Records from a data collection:
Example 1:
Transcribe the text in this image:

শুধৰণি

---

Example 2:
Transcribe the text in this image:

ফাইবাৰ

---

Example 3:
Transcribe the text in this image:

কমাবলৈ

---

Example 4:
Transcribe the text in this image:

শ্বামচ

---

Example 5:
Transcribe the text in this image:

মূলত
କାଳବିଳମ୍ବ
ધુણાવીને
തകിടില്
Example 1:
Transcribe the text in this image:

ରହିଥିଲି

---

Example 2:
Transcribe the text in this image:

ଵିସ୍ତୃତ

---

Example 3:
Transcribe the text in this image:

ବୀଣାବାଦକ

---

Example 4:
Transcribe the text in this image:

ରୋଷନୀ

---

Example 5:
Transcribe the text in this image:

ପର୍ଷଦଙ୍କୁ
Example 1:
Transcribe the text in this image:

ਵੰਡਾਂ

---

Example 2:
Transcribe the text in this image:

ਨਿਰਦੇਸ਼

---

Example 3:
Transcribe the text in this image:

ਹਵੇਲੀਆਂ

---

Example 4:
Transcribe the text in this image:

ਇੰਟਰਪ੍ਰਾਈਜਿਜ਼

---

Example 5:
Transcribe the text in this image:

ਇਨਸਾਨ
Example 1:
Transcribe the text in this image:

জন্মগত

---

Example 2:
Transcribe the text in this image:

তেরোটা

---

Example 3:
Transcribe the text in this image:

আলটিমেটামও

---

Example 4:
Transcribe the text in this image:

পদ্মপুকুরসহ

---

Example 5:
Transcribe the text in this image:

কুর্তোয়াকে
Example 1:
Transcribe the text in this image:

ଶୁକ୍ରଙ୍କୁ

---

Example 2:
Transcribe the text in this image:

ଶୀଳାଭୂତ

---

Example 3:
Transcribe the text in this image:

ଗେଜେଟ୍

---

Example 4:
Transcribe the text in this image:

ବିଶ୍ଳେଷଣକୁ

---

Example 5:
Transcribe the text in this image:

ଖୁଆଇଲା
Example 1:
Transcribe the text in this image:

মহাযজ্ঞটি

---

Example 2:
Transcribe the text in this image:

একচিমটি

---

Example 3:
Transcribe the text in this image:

TASK TO CARRY OUT> Turn every line of the material above into a JSON list of strings, one string per line, and leave out the blank lines.

RESULT FOR THIS EXERCISE>
[
  "Example 1:",
  "Transcribe the text in this image:",
  "শুধৰণি",
  "---",
  "Example 2:",
  "Transcribe the text in this image:",
  "ফাইবাৰ",
  "---",
  "Example 3:",
  "Transcribe the text in this image:",
  "কমাবলৈ",
  "---",
  "Example 4:",
  "Transcribe the text in this image:",
  "শ্বামচ",
  "---",
  "Example 5:",
  "Transcribe the text in this image:",
  "মূলত",
  "କାଳବିଳମ୍ବ",
  "ધુણાવીને",
  "തകിടില്",
  "Example 1:",
  "Transcribe the text in this image:",
  "ରହିଥିଲି",
  "---",
  "Example 2:",
  "Transcribe the text in this image:",
  "ଵିସ୍ତୃତ",
  "---",
  "Example 3:",
  "Transcribe the text in this image:",
  "ବୀଣାବାଦକ",
  "---",
  "Example 4:",
  "Transcribe the text in this image:",
  "ରୋଷନୀ",
  "---",
  "Example 5:",
  "Transcribe the text in this image:",
  "ପର୍ଷଦଙ୍କୁ",
  "Example 1:",
  "Transcribe the text in this image:",
  "ਵੰਡਾਂ",
  "---",
  "Example 2:",
  "Transcribe the text in this image:",
  "ਨਿਰਦੇਸ਼",
  "---",
  "Example 3:",
  "Transcribe the text in this image:",
  "ਹਵੇਲੀਆਂ",
  "---",
  "Example 4:",
  "Transcribe the text in this image:",
  "ਇੰਟਰਪ੍ਰਾਈਜਿਜ਼",
  "---",
  "Example 5:",
  "Transcribe the text in this image:",
  "ਇਨਸਾਨ",
  "Example 1:",
  "Transcribe the text in this image:",
  "জন্মগত",
  "---",
  "Example 2:",
  "Transcribe the text in this image:",
  "তেরোটা",
  "---",
  "Example 3:",
  "Transcribe the text in this image:",
  "আলটিমেটামও",
  "---",
  "Example 4:",
  "Transcribe the text in this image:",
  "পদ্মপুকুরসহ",
  "---",
  "Example 5:",
  "Transcribe the text in this image:",
  "কুর্তোয়াকে",
  "Example 1:",
  "Transcribe the text in this image:",
  "ଶୁକ୍ରଙ୍କୁ",
  "---",
  "Example 2:",
  "Transcribe the text in this image:",
  "ଶୀଳାଭୂତ",
  "---",
  "Example 3:",
  "Transcribe the text in this image:",
  "ଗେଜେଟ୍",
  "---",
  "Example 4:",
  "Transcribe the text in this image:",
  "ବିଶ୍ଳେଷଣକୁ",
  "---",
  "Example 5:",
  "Transcribe the text in this image:",
  "ଖୁଆଇଲା",
  "Example 1:",
  "Transcribe the text in this image:",
  "মহাযজ্ঞটি",
  "---",
  "Example 2:",
  "Transcribe the text in this image:",
  "একচিমটি",
  "---",
  "Example 3:",
  "Transcribe the text in this image:"
]